First “Cinderella” at the Estonian National Opera
This is something different. Michiel Dijkema and the German costume designer Claudia Damm from Berlin have taken a different route, using the rich possibilities of the fairy tale as a source of unending fantasy. According to their version, Cinderella lives in modern times – after all, there are people like that in our times too: women waiting for their chance of a better life and their prince on a white horse, women following the latest fashion trends and hunting for husbands, and also proud and arrogant men who cannot see past their own image. The combination of classical costumes on a thoroughly modern background (flowery wallpaper, iron stove at the wall, Soviet-period furniture) looks very fresh. There is reality in the opera, and there are also dreams there, a lot of fantasies, comical situations, surprises and grotesque – everything that can be expressed by the bright and brilliant music of Rossini. The actuality of the production of Michiel Dijkema is confirmed by the many prizes awarded to him in international competitions.

Dmitri Babichenko
November 2006

“excellent, interesting and real fairy-tale-like”

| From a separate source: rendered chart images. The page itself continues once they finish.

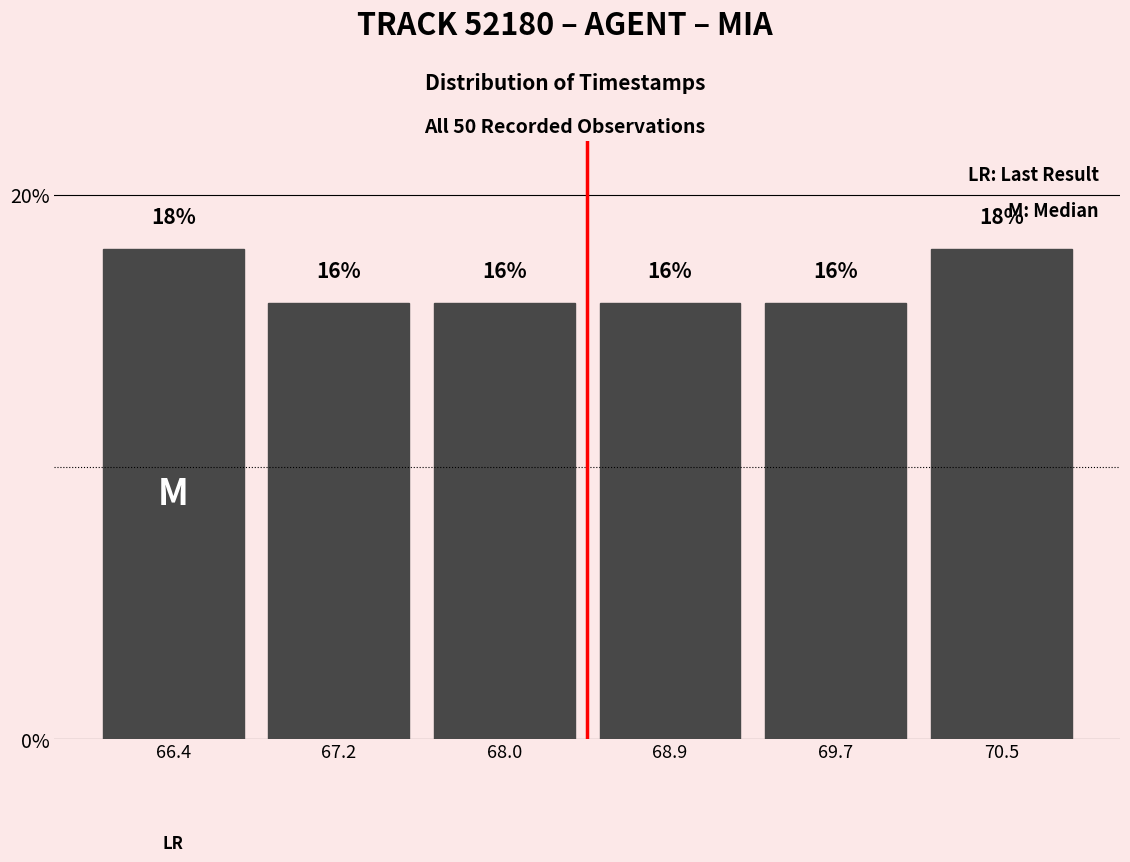

Reading left to right, list every bar in this chart as the range it spans on the x-axis followed by its height. The bar edges are not printed on the chart, so give them approximately, as read against the axis.

66.0 to 66.8: 18
66.8 to 67.6: 16
67.6 to 68.5: 16
68.5 to 69.3: 16
69.3 to 70.1: 16
70.1 to 70.9: 18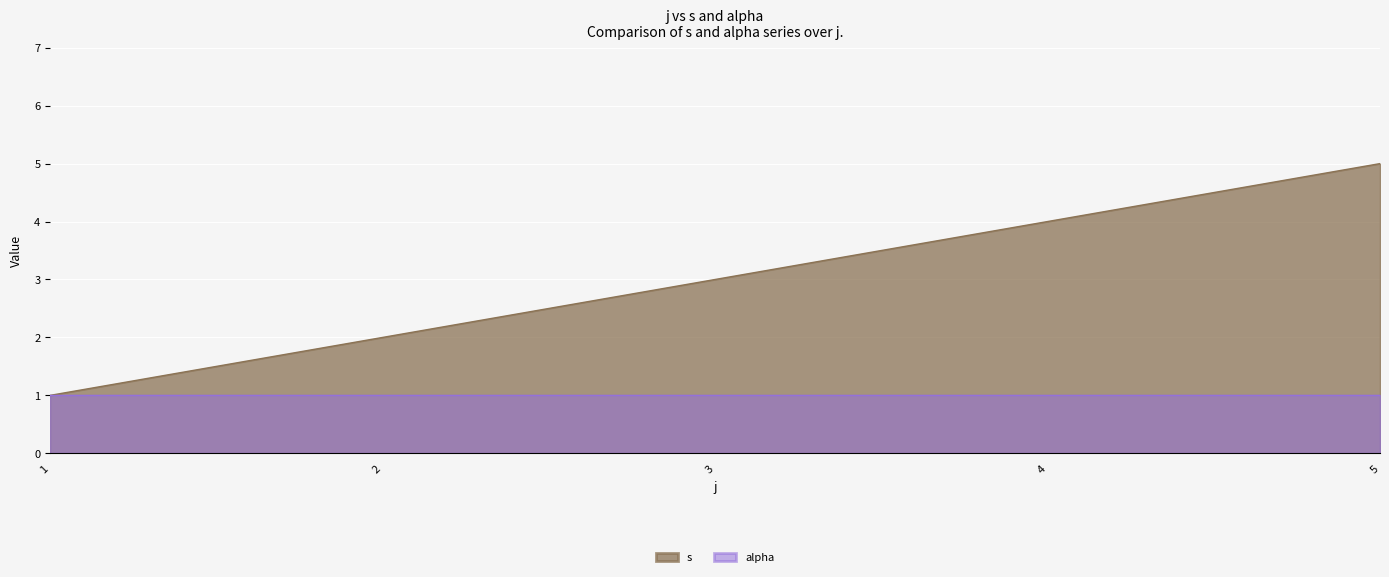

Count the number of categories in the chart.

5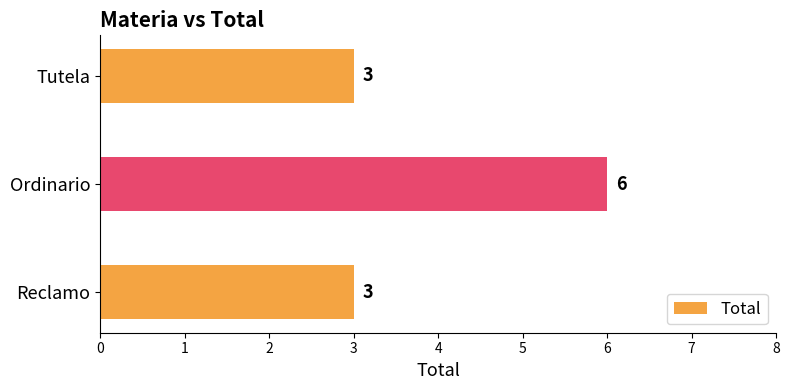

Count the values in the range 3 to 6.

3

Estonian National Opera brings fairy-tale
“Cinderella” is full of sparkling melodies, brilliant coloraturas, pronounced characters and confusion. All this has been precisely captured in music by Rossini and is staged in an excellent, interesting and real fairy-tale-like way by the Dutch producer Michiel Dijkema. Indeed the staging and the stage design are the more succulent part of the Cinderella story, that has just been presented to the Estonians. It leaves enough room for everyone’s fantasy and at the same time reflects the actual situation strangely accurate. […] My respect to all who brought this difficult production to Estonia. It is human nature that we always need a fairy-tale.

Toomas Kuter
Pärnu Postimees
15 November 2006

“warm and sympathetic humour”

Singers' feast with Rossini
Something very special took place at the Estonian National Opera. Michiel Dijkema (Dutch stage director and set designer) and Claudia Damm (German costume designer) created an imaginative fairy tale to the music of the opera buffo “Cinderella” by Gioachino Rossini, but have done so with means rarely seen on our stage. First, the meaningful spatial games, second, the design and finally, which is the main thing, extremely precise and attractive acting. Important is the warm and sympathetic humour with which stupidity, envy and malice – all typical to human nature – are nailed through grotesque.

Tiiu Levald
24 November 2006

“three hours of unalloyed pleasure”

This production was first seen on 10 November 2006 and the Dutch director and set designer has found a winning concept, once or twice verging on slapstick but never crossing the borders for good taste and he manages to create believable personalities of what is in the main stock buffo characters. The direction is very detailed and it seems that there is not a movement, a gesture or an expression that isn’t considered and worked out.
The fanciful and efficient sets are paired with action fizzing with life and humour and visitors are guaranteed three hours of unalloyed pleasure. [...] This Cenerentola is definitely worth a visit.

Göran Forsling
International Opera Review
Musicweb International
27 September 2007


“the serious with the absurd”

Dijkemas Rossini production shows that humour didn’t stand still since 1817. [...] This Rossini by the Reisopera mixes the serious with the absurd.

De Volkskrant

“as beautiful as entertaining”

The première of this imaginative story got loud applause in the sold out Muziekkwartier Enschede. The Reisopera presents a production, which is as beautiful as entertaining.

De Telegraaf

“sparkling, playful and full of mockery”

An opera by Rossini should be sparkling, playful and full of mockery, as La Cenerentola by the Nationale Reisopera is. In the vibrating, sometimes surprising staging by Michiel Dijkema, this stylish Cinderella evokes memories of the legendary and brilliant productions ofIl Barbiere di Siviglia and L’ Italiana in Algeri by Dario Fo.